CDC HIV Chart 2018

HIV & Aging: National AIDS Policy Director Backs Holistic Care

GMHC’s National Webinar on HIV and Aging featured encouraging news about next-generation HIV therapies and strong support for moving past a biomedical treatment emphasis to a more holistic care model for people over age 50 living with HIV.  

National AIDS Policy Director Harold Phillips said in his keynote speech that he aims to unveil the Biden administration’s new national HIV/AIDS strategy by World AIDS Day on Dec. 1. Phillips, himself over 50 and living with HIV, said he wants to “ensure an adequate federal response to those living and aging with HIV,” that supports a broader-based, wraparound care model.

That’s essential, said the HIV researchers, patient advocates, and activists who spoke at the national webinar on Sept. 14, since an estimated 70% of people living with HIV will be age 50 or older by 2030. 

“Managing viral loads is the backbone of care,” said Stephen Karpiak, the director of GMHC’s National Resource Center on HIV and Aging and the webinar’s organizer, but he added that new care models are urgently needed to address co-morbidities for people aging with HIV. 

This population experiences higher risks and, often, an earlier onset for diseases associated with aging—such as heart, kidney and bone diseases, diabetes, cancers, arthritis, and cognitive impairment—at rates two to five times higher than that of HIV-negative people of similar age.

“Older people aging with HIV/AIDS must be heard,” Karpiak emphasized. 

Phillips said HIV testing and treatment for older adults must be more proactive. An estimated 18,800 people over age 50 with HIV are undiagnosed, he said, and when diagnosed, older adults are more likely to have late-stage HIV infection.

People ages 50 and over accounted for one in six of new HIV diagnoses in 2018, he added. Men made up the majority with 3,019 cases, of which 66% were for men who have sex with men. But 1,815 of the new diagnoses were for women over 50, with 86% from heterosexual contact and 14% from IV drug use.

“We’ve still got work to do,” Phillips said. Older adults “may need help in disclosing an HIV diagnosis to family and friends,” he added, which is important to prevent isolation, and gain care and support. 

There’s a need for better medical care and wraparound support to overcome treatment barriers, Phillips said, to ensure older adults living with HIV have adequate food, housing, transport, and mental and behavioral health supports. 

Phillips said his office is assessing how to modernize the federal Ryan White HIV/AIDS Program to ensure it addresses the needs of people ages 50 and older, who already make up more than half of people living with HIV in the US. Another focus is assessing the National Institutes of Health’s research priorities to place more emphasis on HIV co-morbidities, in addition to reducing the incidence of HIV, next-generation HIV treatment therapies, and a cure.

The major issue addressed by the advocates and activists participating in the webinar—many of whom are living with HIV themselves—was that older adults living with HIV are often excluded from the conversation around improving their care.
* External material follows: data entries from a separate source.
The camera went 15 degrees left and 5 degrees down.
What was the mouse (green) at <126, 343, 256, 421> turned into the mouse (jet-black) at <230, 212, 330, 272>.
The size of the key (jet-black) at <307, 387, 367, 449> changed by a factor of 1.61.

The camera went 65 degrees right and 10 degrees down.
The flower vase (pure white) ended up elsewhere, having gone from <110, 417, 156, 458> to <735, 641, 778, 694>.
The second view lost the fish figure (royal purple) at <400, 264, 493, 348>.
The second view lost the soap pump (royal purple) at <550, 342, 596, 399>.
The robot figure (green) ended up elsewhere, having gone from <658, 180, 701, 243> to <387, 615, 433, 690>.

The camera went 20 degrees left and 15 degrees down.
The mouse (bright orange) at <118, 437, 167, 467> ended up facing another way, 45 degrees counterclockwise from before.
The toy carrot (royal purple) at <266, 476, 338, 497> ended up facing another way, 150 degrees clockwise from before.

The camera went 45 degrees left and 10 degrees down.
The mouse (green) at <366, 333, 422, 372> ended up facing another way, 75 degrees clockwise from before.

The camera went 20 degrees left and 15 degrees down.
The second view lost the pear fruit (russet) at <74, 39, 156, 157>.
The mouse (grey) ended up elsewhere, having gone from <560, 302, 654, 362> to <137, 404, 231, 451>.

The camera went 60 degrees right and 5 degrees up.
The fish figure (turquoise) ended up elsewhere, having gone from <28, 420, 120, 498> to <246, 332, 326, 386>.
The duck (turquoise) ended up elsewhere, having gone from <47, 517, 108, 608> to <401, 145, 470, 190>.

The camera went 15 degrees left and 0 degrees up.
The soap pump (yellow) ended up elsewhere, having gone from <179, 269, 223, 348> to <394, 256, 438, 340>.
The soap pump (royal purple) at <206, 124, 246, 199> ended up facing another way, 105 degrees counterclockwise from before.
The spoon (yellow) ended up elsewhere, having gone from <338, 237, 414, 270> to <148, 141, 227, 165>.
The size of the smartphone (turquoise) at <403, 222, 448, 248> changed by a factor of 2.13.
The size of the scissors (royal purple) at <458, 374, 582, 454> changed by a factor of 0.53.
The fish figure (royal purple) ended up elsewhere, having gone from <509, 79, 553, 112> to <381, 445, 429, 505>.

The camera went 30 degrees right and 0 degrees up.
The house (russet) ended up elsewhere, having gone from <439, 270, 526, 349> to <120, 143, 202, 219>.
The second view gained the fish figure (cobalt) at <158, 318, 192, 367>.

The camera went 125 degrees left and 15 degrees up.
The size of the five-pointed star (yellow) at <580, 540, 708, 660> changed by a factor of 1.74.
“We want the healthcare system to recognize that you have to treat the whole person, which incorporates physical, mental and spiritual health, for people who are aging with HIV—and, often, living alone in isolation,” said Melanie Reese, the executive director of Older Women Embracing Life, which serves women living with HIV in Baltimore and Washington, D.C.

“Yes, we are living longer, but we want to have a robust quality of life,” Reese said. “We have to advocate for whole-person care, and take that agenda to the streets—to your local, state and federal government.”

Next-Gen HIV Meds

There is good news as far as treatment, said Mark Milano, the Lead Trainer for ACRIA Centers at GMHC. Longer-acting HIV-prevention and treatment medications to be taken monthly, not daily, are already available—and others are in the works to be taken just every six months.

The FDA approved the first injectable, monthly HIV medication, cabenuva, in January. Right now, the antiretroviral medication is administered once per month in two shots (one of cabotegravir and one of rilpivirine), but that will likely change to every other month by next year, Milano said. 

Another new drug in the pipeline is islatravir, which could possibly be used for both PrEP (pre-exposure prophylaxis) and PEP (post-exposure prophylaxis) as a monthly pill, or even as an annual implant for PrEP. That’s still in clinical trials and a year or two away, Milano said.

One medication that could be a “game-changer,” he said, is lenacapavir, an experimental capsid inhibitor, which could work at more than one point in the HIV lifecycle. Unlike antiretrovirals, which block the enzyme that an HIV-infected cell uses to replicate its RNA, capsid inhibitors act on the capsid, the name for the proteins surrounding HIV’s genetic material.

Lenacapavir is being tested for injection once every six months, Milano said, with a 94% reported efficacy rate for first-time HIV-medication takers and 81% efficacy for those who are multi-HIV-drug resistant.